(Records from a collection)
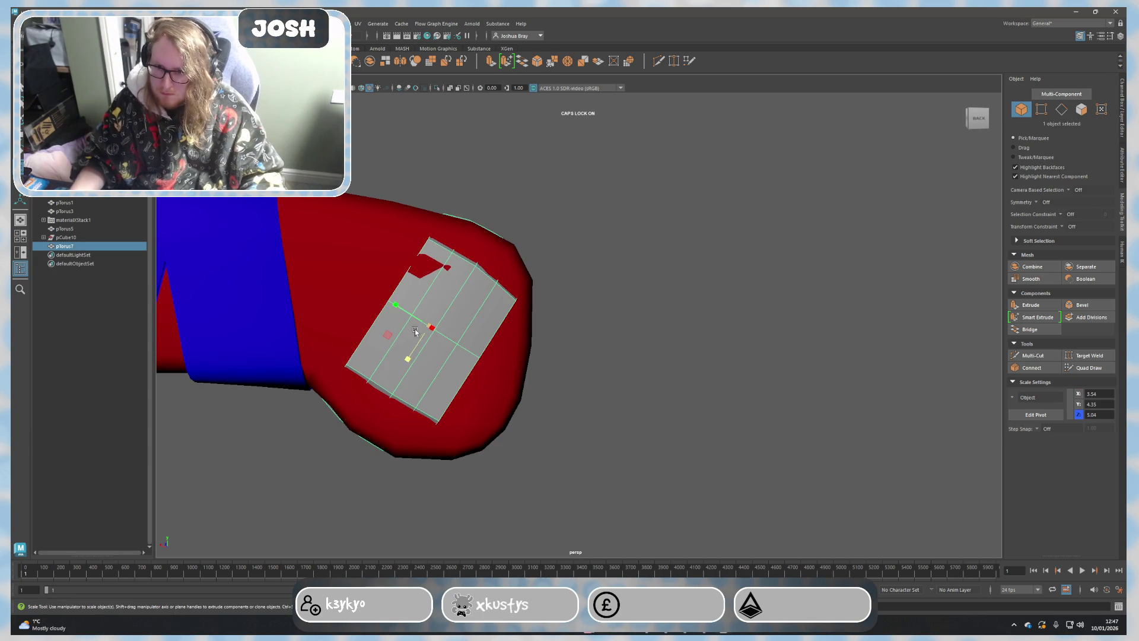
middle_drag(407, 354, 407, 359)
alt+drag(407, 359, 477, 356)
drag(614, 369, 614, 366)
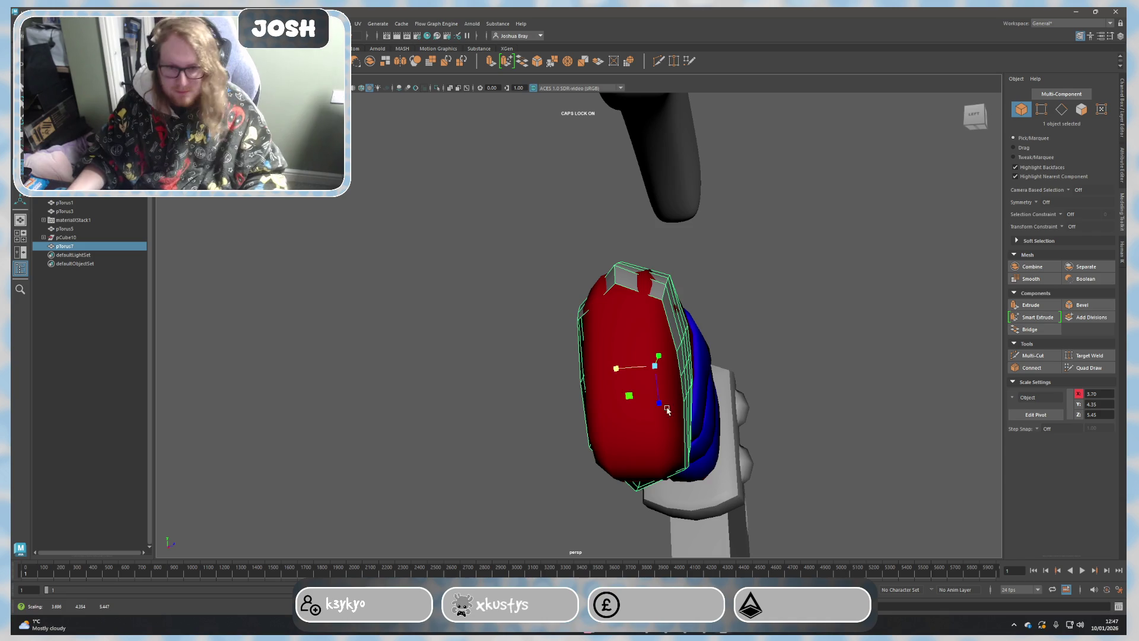
mouse_move(767, 398)
alt+mouse_down()
mouse_move(819, 384)
mouse_move(792, 392)
mouse_move(712, 366)
alt+mouse_up()
Step: Check the handle end in edge and vertex modes, then return to whole-object selection
right_click(712, 365)
click(712, 342)
mouse_move(632, 386)
alt+mouse_down()
mouse_move(781, 390)
mouse_move(503, 357)
alt+mouse_up()
mouse_move(667, 376)
alt+mouse_down()
mouse_move(720, 376)
mouse_move(697, 326)
mouse_move(658, 312)
mouse_move(585, 362)
mouse_move(687, 357)
mouse_move(659, 361)
mouse_move(673, 351)
alt+mouse_up()
right_drag(674, 352, 527, 228)
drag(526, 229, 877, 547)
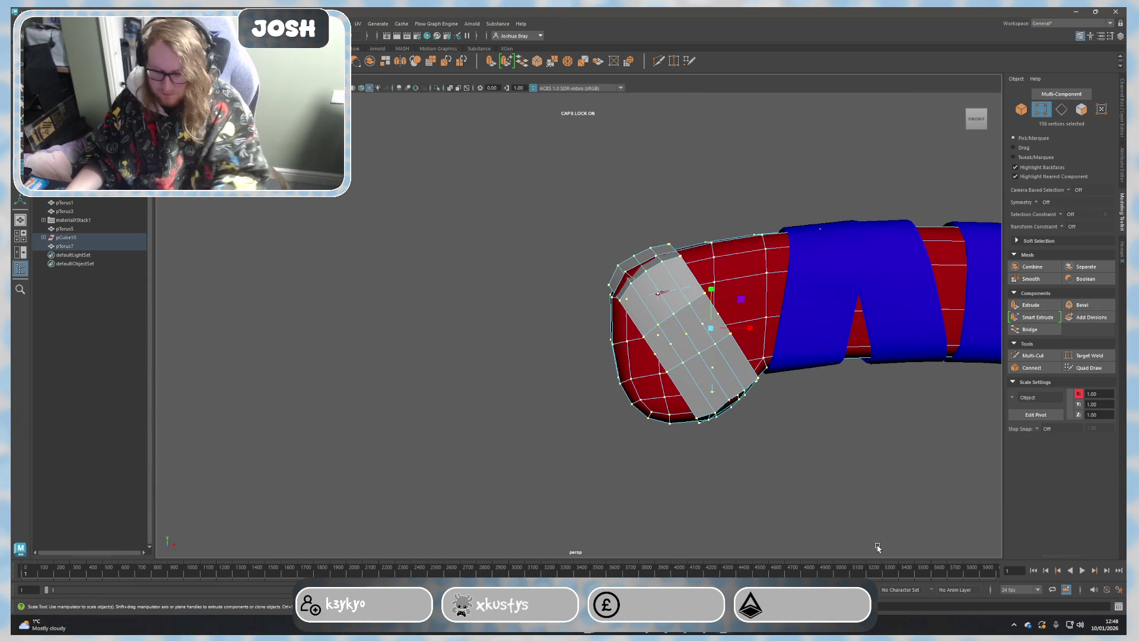
click(877, 548)
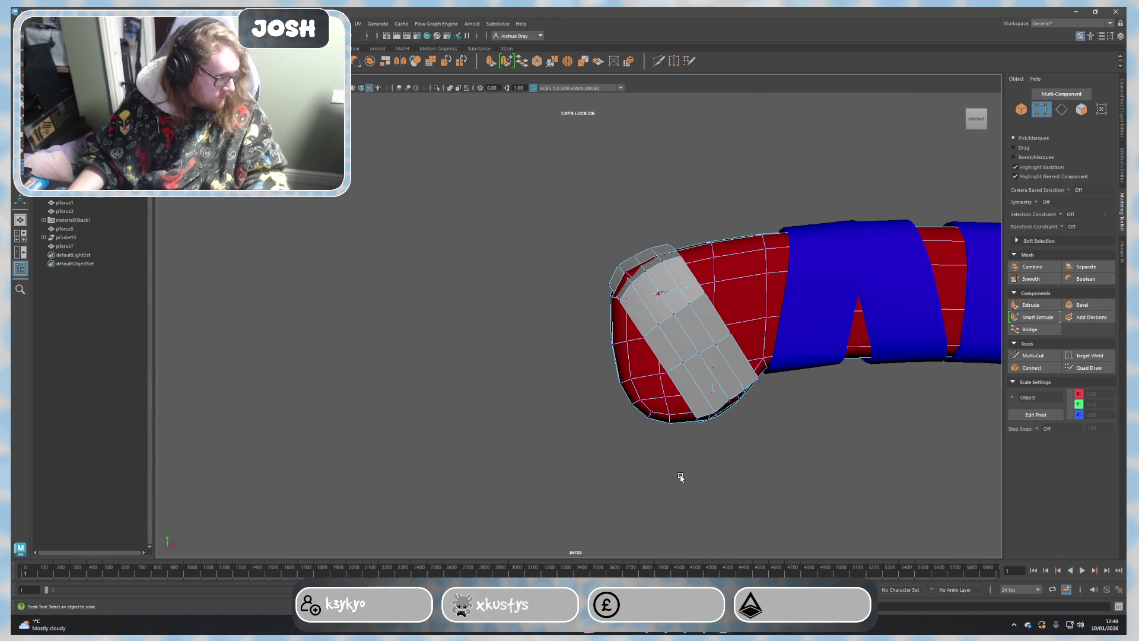
scroll(718, 454, up, 3)
alt+drag(707, 448, 688, 365)
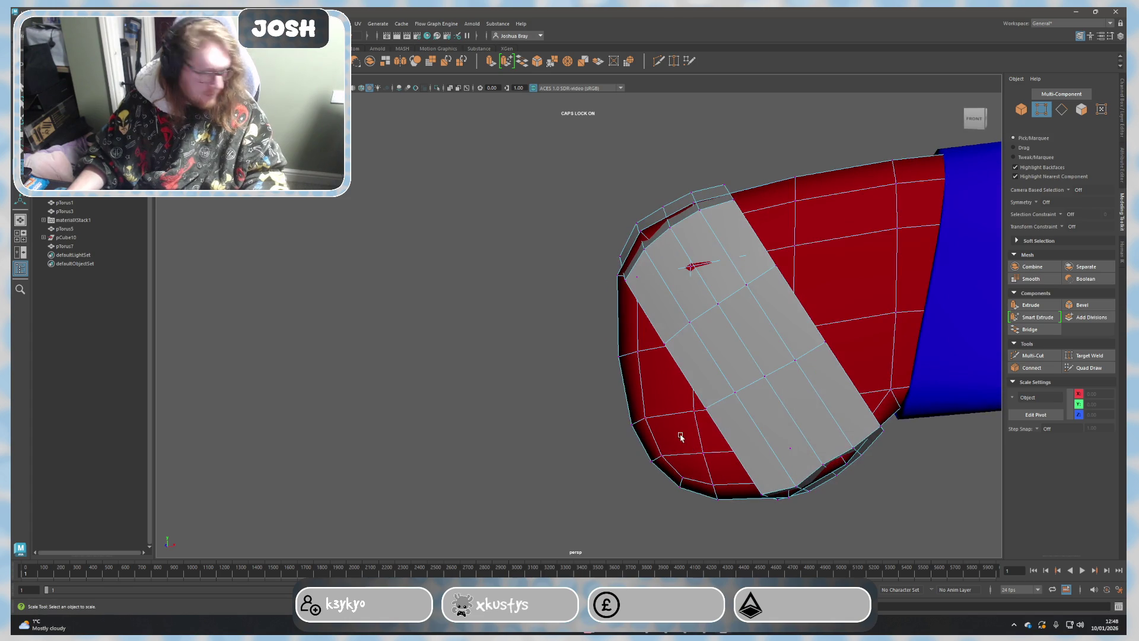
right_click(689, 365)
click(725, 352)
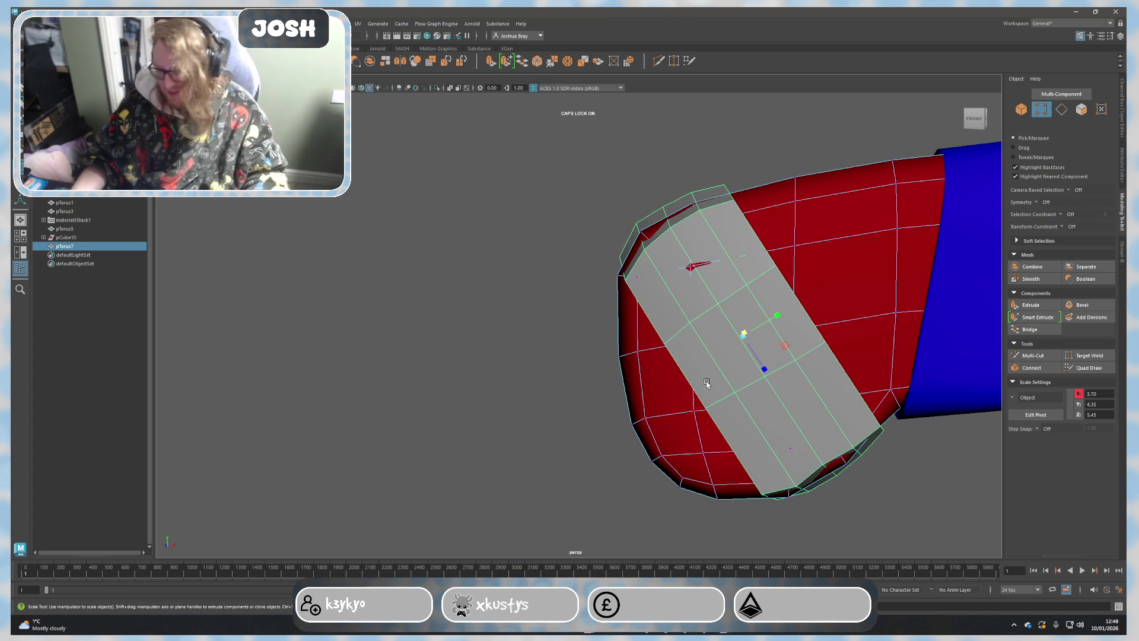
Step: Extrude the grey patch faces for thickness and inspect the raised plate from the side
key(ctrl+e)
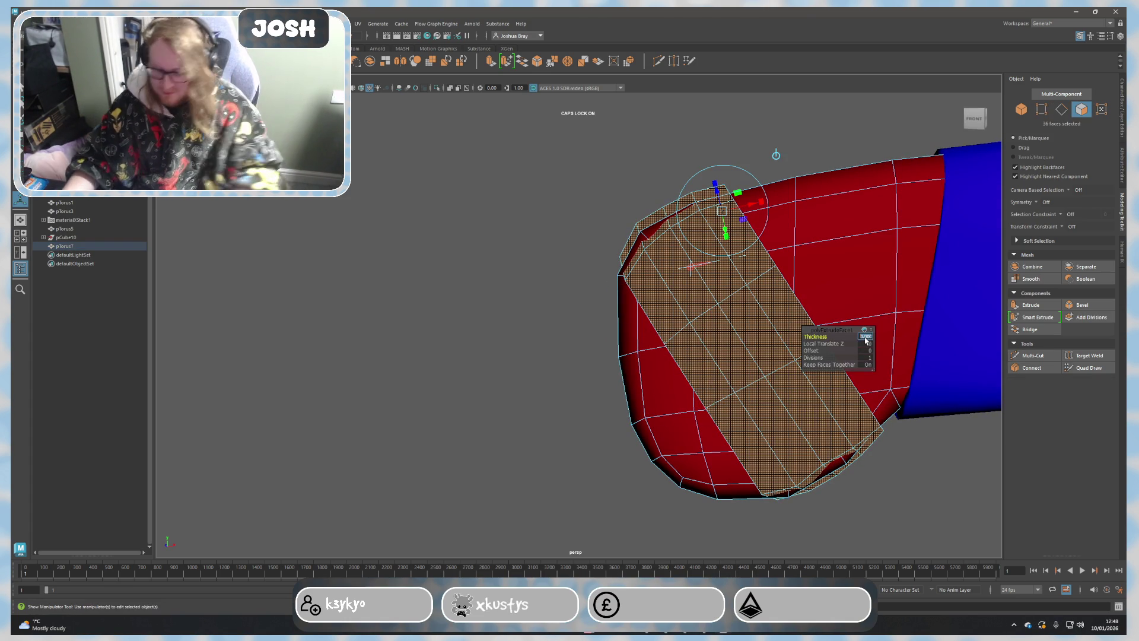
text(0.3)
key(Return)
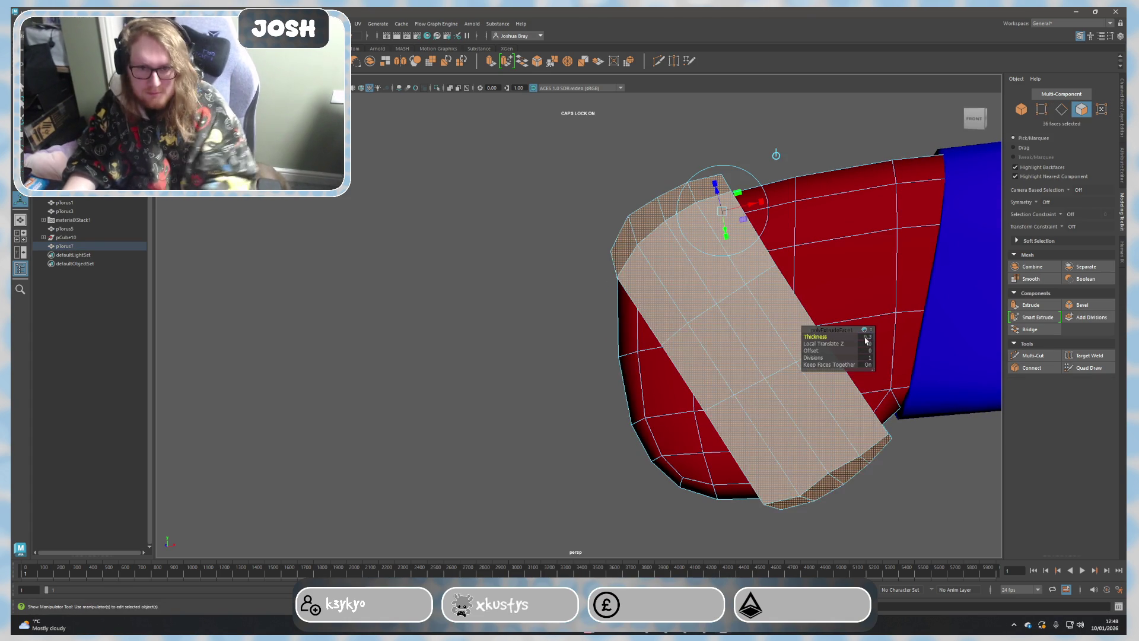
mouse_move(701, 237)
alt+mouse_down()
mouse_move(667, 485)
mouse_move(638, 455)
alt+mouse_up()
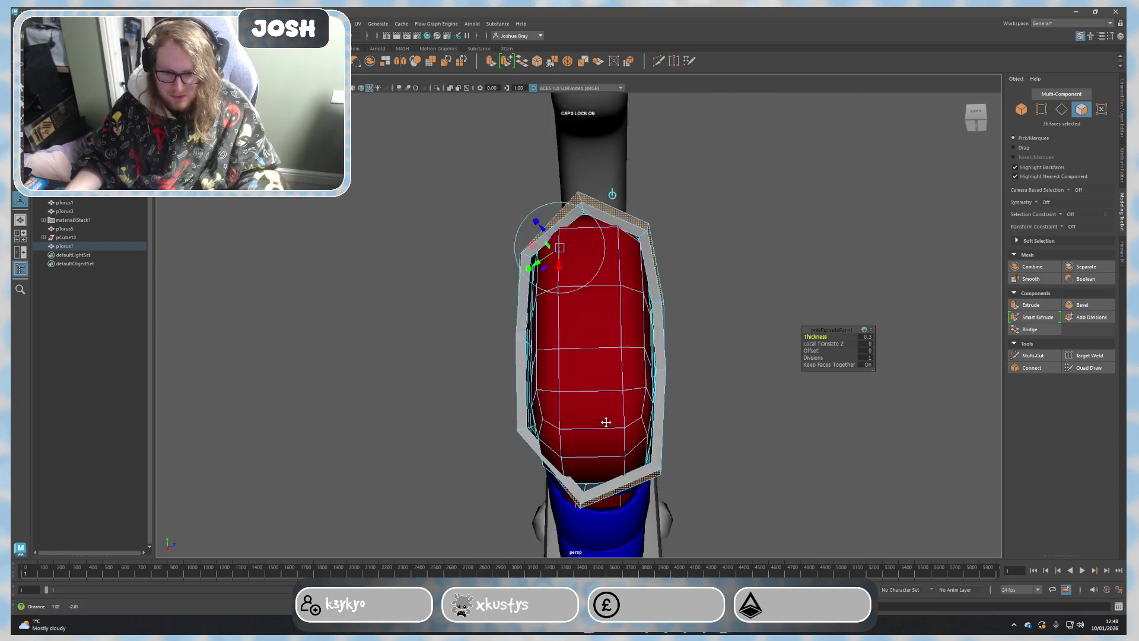
mouse_move(779, 275)
alt+mouse_down()
mouse_move(734, 259)
mouse_move(699, 303)
alt+mouse_up()
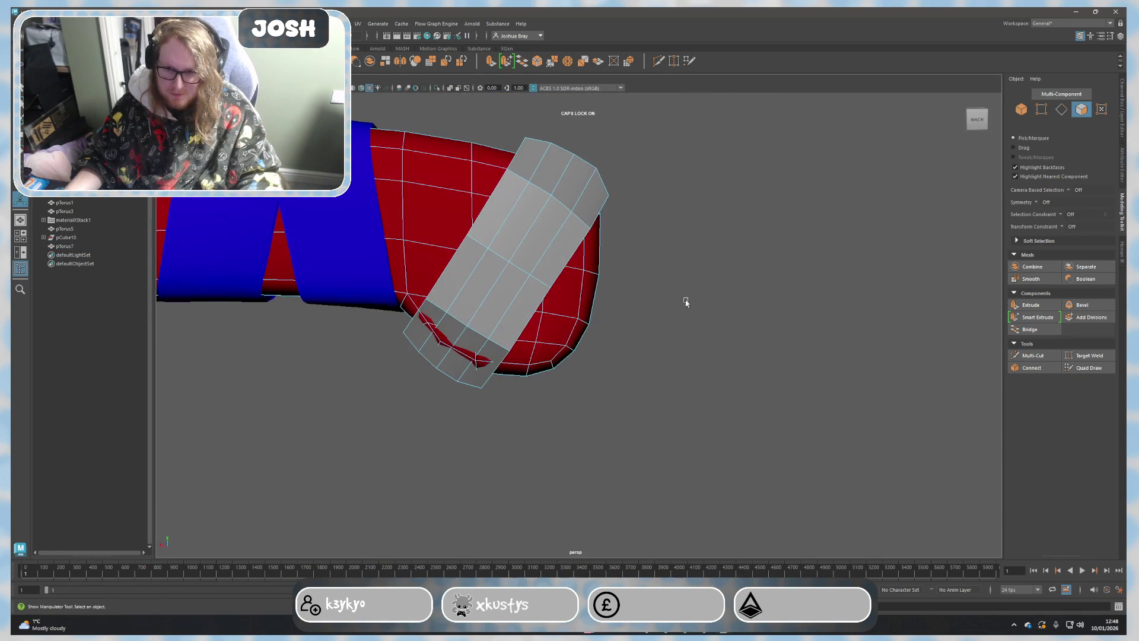
Step: Toggle selection modes, undo the extrusions, and redo to restore the wide grey band
key(F8)
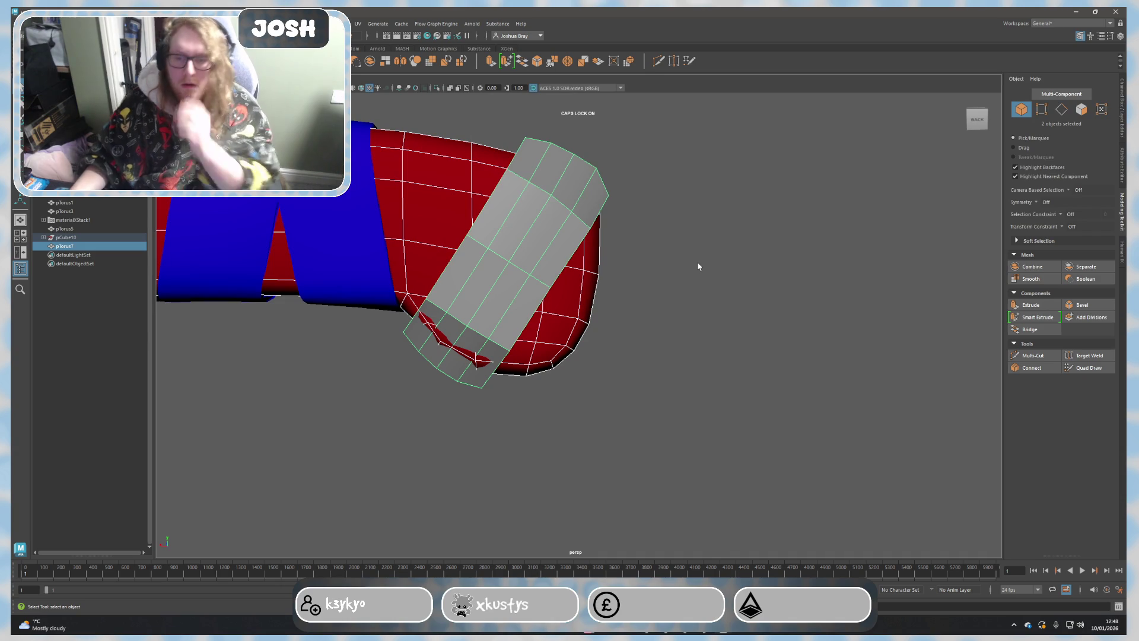
key(F9)
key(F8)
key(ctrl+z)
key(ctrl+z)
key(shift+z)
key(ctrl+z)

WORK TO BE COMPLETED
If a line in the data above contains "grey", return that line.

ANSWER BELOW
Step: Extrude the grey patch faces for thickness and inspect the raised plate from the side
Step: Toggle selection modes, undo the extrusions, and redo to restore the wide grey band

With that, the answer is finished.